Here is a snap of my testing code

for img_name in img_list:
        img_path = os.path.join(test_dir, img_name)
        img_arr = cv2.imread(img_path,1)
        img_tensor = torch.from_numpy(img_arr)
        compose_img = transforms.Compose([transforms.ToPILImage(),
                                         transforms.Normalize((0.5, 0.5, 0.5), (0.5, 0.5, 0.5))])
        img_tensor = compose_img(img_tensor)
        print('Predicting image: ' + img_name)
        with torch.no_grad():
            img_tensor = img_tensor.unsqueeze(0)

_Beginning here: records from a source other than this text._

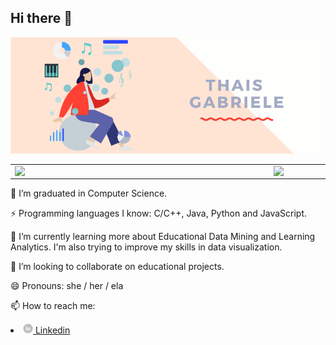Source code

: <h2>  Hi there 👋 </h2>
<img src="https://github.com/ThaisGabriele/ThaisGabriele/blob/main/images/cover.png" >
<center>
<table>
    <tr>
        <td><img width="400px" align="left" src="https://github-readme-stats.vercel.app/api/top-langs/?username=ThaisGabriele&hide=html&layout=compact&theme=buefy" /></td>
        <td><img width="495px" align="left" src="https://github-readme-stats.vercel.app/api?username=ThaisGabriele&theme=buefy"/></td>
    </tr>   
</table>
</center>  


<p> 🔭 I’m graduated in Computer Science. </p>
<p> ⚡ Programming languages I know: C/C++, Java, Python and JavaScript.
<p> 🌱 I’m currently learning more about Educational Data Mining and Learning Analytics. I'm also trying to improve my skills in data visualization. </p>
<p> 👯 I’m looking to collaborate on educational projects. </p>
<p> 😄 Pronouns: she / her / ela </p>
<p> 📫 How to reach me: </p>
  <li> <a href="https://www.linkedin.com/in/thais-gabriele/"> <img src="https://github.com/ThaisGabriele/ThaisGabriele/blob/main/images/linkedin.png" width="16"> </img>  Linkedin </a> </li>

            output = model(img_tensor)
            m = nn.Softmax(dim = 1)
            output_a = m(output)
            preds = torch.argmax(output_a.data, 1)

A common pitfall with cv2 is that it is BGR instead of RGB. If you trained using PIL, I would recommend to do img_tensor = torch.from_numpy(img_arr)[:,:, ::-1].
Another is to put the network into eval mode (model.eval()). You need to do this after loading the model, in particular if you have BatchNorm.

Hi @tom, thank you for your reply and suggestion. My training data is also RGB images, and I set the model.eval() already. Should i still use img_tensor = torch.from_numpy(img_arr)[:,:, -1] ?

By BGR I mean that OpenCV returns the image with the order of the three channels reversed compared to what PIL does. So yes, try it and see if it helps.

Hi, it shows me the following error, seems the normalize has some issue

File "test_xy_final.py", line 62, in <module>
  File "test_xy_final.py", line 43, in main
    img_tensor = compose_img(img_tensor)
  File "/opt/conda/lib/python3.6/site-packages/torchvision/transforms/transforms.py", line 61, in __call__
    img = t(img)
  File "/opt/conda/lib/python3.6/site-packages/torchvision/transforms/transforms.py", line 166, in __call__
    return F.normalize(tensor, self.mean, self.std, self.inplace)
  File "/opt/conda/lib/python3.6/site-packages/torchvision/transforms/functional.py", line 217, in normalize
    tensor.sub_(mean[:, None, None]).div_(std[:, None, None])
RuntimeError: output with shape [1, 112, 112] doesn't match the broadcast shape [3, 112, 112]

Ah, sorry, it should have been [:, :, ::-1] but that doesn’t work in PyTorch but you need .flip(2) (after that, the three image channels should be switched), you can use matplotib’s pyplot.imshow to see whether it looks OK.

thank you. I’ll try this. Can you explain why during training, I use cv2, the validation result is good. Some mechanism in pytorch? And also, if i want to finetune a public model, the RGB, BGR should be consist with their training data ( their defined dataloader), right?

Oh, if you used cv2 in the training, you might have also trained with BGR (e.g. the original detectron was, I think). I had understood your reply as that you used the usual TorchVision pipeline which uses RGB images. I should have asked better, sorry.
In general, the TorchVision models work with RGB, so most pretrained models do.

1 Like